While we wait for this, here’s my handy 12-point slobs’ plan for making your usually sloppy house look reasonably OK when you’ve just heard that visitors are arriving in 10 minutes:
1. First, be prepared for these occasions by having these items ready: this 12-point list; some dustbin bags; a very large cardboard box; umpteen packets of cleaning wipes; a good scented candle; furniture polish wipes (if your furniture is the type that needs polishing); wine and nibbles; maybe a hoover
2. Clean the toilet properly – no shortcuts here, except that if you have more than one toilet, just clean one and make sure guests are only directed to that one.
3. Shut the doors of any rooms you don’t want visitors to see.
4. Clear all the work surfaces in the kitchen. Put this stuff in a bag and hide it somewhere, unless it’s food, in which case you probably need to throw it away.
5. Put white wine in the fridge to chill and / or open up the red. Get the nibbles out.
6. Put all dirty dishes and cutlery in the dishwasher or a bowl of hot soapy water in the sink.
7. Clean all kitchen surfaces with anti-bacterial wipes.
8. Gather up all visible junk and put it into dustbin bags, which you hide somewhere. The big cardboard box is for any items which would get squashed in the bin bags.
9. Use the cleaning wipes to quickly wipe any visibly dirty surfaces; use the polish wipes on any visibly dusty wooden furniture or surfaces.
10. Go out of the house and come in again to find out whether there are any lingering unpleasant smells in your home. If so, open some windows and / or light the scented candle.
11. If you have time, put the hoover round. If not, pick up the biggest bits of fluff / dirt and leave the hoover out, so your guests think you were just about to clean the floor as they arrived.

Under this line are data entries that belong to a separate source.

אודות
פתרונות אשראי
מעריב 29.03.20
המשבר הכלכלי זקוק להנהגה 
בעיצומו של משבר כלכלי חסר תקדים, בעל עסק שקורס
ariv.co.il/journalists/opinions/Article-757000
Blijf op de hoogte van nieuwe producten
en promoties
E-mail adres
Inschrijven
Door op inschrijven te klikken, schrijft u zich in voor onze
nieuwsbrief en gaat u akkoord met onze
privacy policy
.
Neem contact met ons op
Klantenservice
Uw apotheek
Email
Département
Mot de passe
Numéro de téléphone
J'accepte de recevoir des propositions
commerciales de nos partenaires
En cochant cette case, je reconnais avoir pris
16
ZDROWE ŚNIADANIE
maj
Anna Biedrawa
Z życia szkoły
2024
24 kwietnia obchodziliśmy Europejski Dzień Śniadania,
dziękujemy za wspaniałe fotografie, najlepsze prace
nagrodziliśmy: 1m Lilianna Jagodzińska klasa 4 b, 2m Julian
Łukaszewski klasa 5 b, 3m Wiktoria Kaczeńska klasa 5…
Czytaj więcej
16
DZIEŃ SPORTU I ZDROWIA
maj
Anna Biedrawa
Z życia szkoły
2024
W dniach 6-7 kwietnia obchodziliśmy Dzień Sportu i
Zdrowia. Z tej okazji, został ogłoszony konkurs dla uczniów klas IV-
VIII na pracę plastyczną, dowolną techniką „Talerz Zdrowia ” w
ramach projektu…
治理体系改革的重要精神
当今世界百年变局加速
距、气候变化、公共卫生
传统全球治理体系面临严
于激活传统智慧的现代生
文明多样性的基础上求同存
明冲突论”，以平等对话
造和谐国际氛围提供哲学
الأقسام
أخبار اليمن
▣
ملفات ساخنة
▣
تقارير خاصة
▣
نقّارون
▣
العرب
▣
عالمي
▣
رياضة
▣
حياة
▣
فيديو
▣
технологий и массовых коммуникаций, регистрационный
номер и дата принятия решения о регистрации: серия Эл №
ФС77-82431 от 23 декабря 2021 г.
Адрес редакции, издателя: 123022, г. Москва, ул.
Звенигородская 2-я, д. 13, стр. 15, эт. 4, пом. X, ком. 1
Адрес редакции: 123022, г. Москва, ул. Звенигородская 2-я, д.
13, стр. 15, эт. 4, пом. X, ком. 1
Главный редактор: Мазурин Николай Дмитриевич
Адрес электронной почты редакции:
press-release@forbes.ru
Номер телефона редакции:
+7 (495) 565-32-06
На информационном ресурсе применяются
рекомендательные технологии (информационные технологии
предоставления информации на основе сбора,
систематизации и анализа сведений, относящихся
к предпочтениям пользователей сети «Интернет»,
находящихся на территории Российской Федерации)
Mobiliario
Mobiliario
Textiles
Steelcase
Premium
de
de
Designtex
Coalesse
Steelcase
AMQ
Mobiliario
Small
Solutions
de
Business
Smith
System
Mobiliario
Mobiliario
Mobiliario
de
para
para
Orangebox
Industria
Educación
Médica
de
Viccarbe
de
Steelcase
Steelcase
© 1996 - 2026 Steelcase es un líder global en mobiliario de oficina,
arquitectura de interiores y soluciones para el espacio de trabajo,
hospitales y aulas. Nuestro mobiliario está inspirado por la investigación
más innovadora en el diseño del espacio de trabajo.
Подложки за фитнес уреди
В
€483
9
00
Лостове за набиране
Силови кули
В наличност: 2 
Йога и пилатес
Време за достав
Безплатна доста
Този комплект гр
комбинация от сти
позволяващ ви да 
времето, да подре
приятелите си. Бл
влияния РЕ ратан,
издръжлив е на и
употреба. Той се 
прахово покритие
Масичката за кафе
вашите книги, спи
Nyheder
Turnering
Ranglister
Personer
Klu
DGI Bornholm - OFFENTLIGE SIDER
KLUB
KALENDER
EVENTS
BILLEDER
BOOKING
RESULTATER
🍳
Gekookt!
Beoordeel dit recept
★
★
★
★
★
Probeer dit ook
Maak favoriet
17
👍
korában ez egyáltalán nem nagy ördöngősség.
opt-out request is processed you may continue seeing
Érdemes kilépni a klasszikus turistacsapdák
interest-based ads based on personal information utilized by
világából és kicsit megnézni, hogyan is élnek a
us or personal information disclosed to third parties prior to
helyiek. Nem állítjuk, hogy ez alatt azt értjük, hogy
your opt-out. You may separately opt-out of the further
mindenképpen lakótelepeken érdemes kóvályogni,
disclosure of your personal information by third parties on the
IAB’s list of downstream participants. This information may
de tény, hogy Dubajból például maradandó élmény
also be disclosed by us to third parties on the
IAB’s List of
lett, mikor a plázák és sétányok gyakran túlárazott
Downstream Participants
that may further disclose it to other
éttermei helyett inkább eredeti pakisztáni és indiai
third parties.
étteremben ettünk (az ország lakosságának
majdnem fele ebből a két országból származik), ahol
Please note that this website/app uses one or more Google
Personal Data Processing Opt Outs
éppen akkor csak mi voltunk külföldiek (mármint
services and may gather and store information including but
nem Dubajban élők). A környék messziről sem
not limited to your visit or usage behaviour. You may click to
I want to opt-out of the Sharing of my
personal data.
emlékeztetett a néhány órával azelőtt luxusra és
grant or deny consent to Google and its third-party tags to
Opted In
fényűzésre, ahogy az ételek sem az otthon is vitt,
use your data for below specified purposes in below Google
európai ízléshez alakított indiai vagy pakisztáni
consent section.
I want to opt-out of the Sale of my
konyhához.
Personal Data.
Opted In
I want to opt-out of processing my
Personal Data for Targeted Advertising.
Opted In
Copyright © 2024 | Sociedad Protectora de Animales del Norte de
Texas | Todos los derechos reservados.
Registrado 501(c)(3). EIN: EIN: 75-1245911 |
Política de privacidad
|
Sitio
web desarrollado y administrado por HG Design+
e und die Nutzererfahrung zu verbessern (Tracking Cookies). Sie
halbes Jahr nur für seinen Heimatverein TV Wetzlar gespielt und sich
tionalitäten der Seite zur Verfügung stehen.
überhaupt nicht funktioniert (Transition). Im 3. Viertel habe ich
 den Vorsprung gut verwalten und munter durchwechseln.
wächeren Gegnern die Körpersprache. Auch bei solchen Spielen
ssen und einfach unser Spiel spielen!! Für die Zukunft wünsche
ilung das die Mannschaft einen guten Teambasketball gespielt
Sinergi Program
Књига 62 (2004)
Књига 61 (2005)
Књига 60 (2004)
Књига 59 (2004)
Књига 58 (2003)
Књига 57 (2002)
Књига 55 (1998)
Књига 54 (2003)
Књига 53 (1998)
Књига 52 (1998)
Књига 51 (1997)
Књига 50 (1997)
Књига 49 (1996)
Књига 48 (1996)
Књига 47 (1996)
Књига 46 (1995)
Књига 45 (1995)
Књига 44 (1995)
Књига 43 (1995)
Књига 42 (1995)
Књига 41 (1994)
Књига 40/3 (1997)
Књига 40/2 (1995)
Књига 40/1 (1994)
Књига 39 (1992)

12. Put a big smile on your face, relax and enjoy yourself with your visitors. People remember the welcome they receive far more strongly than they’ll recall a spot of dust.
And that’s the way it should be!
3 thoughts on “Cleanliness is next to hopelessness”
I didn’t watch the TV programme ‘Obsessive Compulsive Cleaners’ because I have OCD. I have probably had it from childhood but was clinically diagnosed with it 10 years ago. For me it mostly manifests itself in repetitive
obsessive compulsive checking of household appliances. Consequently, because of this ,and other related medical problems I retired early from teaching on ill health . I agree that there is simply no helpful outcome of using one extreme of behaviour to monitor the opposite extreme. I think the same technique was used in a programme where one obese person and one undernourished person swapped their typical daily diets . So the person who generally overate on takeaways ,sugar filled foods etc was encouraged to eat the equally unhealthy, but miniscule, diet of a severely underweight person and vice versa .Perhaps I missed the point but what was the point ? I’ve avoided programmes about OCD since watching a series some time ago where people who had various strands of OCD (eg hand washing, checking, dominating religious thoughts} went from extreme suffering to cured in an hour long programme. I am sure much work went on behind the scenes but I don’t believe it gave a realistic representation of the illness and how it can severely limit a sufferer’s daily life.
Loving your new blog but must go now-think I may have left the iron on!
Ps. I hope this reply isn’t too long.
I think that sometimes programmes like that can promote understanding if the topic is handled sensitively, but obviously there’s a tendency for the TV channels to want to treat people as entertainment. In this instance I think that (on the whole) the hoarders were treated quite sensitively, whereas no-one worried too much about the problems of the obsessive cleaners.